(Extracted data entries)
*-*-*

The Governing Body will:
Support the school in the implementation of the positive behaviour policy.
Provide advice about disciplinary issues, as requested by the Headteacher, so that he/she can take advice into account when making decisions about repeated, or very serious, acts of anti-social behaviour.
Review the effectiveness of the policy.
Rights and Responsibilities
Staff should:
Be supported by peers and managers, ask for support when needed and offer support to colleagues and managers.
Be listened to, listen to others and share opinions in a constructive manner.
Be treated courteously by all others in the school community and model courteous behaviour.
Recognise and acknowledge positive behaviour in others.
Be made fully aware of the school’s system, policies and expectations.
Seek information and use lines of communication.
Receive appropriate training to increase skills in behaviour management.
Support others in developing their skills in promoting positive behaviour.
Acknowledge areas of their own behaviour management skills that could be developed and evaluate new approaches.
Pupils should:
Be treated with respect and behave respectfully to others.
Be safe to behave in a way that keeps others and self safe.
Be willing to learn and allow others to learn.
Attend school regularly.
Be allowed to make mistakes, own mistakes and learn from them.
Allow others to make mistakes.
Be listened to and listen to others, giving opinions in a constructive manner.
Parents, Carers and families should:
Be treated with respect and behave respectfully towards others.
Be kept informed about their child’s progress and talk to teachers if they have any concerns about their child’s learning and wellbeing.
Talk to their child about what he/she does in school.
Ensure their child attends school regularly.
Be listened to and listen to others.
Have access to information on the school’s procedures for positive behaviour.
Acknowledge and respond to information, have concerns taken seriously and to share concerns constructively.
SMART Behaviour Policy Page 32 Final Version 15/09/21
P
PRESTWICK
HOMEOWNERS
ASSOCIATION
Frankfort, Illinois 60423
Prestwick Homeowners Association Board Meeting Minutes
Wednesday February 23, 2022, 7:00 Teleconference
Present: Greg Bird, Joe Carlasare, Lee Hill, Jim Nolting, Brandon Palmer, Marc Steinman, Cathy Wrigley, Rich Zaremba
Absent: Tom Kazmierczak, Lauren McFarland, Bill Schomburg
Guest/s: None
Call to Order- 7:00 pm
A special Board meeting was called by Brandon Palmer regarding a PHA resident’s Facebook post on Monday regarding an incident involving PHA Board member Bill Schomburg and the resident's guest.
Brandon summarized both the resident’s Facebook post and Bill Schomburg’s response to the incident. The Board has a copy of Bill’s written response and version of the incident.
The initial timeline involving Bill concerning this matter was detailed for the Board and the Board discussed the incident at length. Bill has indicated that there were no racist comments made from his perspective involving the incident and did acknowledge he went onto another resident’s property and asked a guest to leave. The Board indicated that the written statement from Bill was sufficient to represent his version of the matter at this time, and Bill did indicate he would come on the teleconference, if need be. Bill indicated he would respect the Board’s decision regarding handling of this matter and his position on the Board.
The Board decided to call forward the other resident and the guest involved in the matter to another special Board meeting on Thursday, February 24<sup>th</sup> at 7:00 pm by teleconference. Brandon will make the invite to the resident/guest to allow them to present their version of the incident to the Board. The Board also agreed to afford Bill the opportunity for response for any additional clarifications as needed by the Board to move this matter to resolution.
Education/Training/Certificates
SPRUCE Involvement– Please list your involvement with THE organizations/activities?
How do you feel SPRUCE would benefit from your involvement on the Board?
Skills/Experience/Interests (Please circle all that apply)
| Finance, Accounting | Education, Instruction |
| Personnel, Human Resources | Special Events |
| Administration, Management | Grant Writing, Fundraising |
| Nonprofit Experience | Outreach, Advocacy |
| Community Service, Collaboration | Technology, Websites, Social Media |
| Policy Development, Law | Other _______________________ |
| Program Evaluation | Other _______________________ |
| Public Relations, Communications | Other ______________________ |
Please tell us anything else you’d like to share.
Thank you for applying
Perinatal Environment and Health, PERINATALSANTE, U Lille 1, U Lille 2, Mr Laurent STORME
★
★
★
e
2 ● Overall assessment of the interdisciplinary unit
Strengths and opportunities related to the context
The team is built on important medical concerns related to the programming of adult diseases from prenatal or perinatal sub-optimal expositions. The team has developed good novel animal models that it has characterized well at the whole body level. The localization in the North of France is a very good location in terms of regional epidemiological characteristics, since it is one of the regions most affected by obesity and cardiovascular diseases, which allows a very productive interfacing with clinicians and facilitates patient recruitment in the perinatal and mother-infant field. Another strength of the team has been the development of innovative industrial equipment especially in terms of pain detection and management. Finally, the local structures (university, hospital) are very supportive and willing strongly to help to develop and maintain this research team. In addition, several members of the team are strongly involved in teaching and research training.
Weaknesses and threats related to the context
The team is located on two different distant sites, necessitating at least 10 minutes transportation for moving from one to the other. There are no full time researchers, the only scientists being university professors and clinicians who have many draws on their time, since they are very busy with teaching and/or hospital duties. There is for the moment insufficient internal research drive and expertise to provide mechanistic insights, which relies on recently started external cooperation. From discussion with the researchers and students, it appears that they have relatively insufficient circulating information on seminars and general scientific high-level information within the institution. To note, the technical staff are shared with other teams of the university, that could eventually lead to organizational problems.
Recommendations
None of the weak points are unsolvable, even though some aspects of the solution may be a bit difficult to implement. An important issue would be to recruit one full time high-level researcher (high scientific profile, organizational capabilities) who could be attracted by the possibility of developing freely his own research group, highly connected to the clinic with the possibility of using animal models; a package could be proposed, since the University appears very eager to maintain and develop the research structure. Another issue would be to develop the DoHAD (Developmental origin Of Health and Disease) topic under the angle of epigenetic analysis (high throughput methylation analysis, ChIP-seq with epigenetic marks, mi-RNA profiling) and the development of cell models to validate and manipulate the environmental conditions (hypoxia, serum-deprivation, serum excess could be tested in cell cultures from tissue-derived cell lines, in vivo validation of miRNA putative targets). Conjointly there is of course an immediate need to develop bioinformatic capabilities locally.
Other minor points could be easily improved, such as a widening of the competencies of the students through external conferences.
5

*-*-*

**Goal of the exercise:** Word for word, please print every line from the beginning of the records to the line bearing "Be listened to, listen", counting both ends and stopping there.

**Task answer:**
The Governing Body will:
Support the school in the implementation of the positive behaviour policy.
Provide advice about disciplinary issues, as requested by the Headteacher, so that he/she can take advice into account when making decisions about repeated, or very serious, acts of anti-social behaviour.
Review the effectiveness of the policy.
Rights and Responsibilities
Staff should:
Be supported by peers and managers, ask for support when needed and offer support to colleagues and managers.
Be listened to, listen to others and share opinions in a constructive manner.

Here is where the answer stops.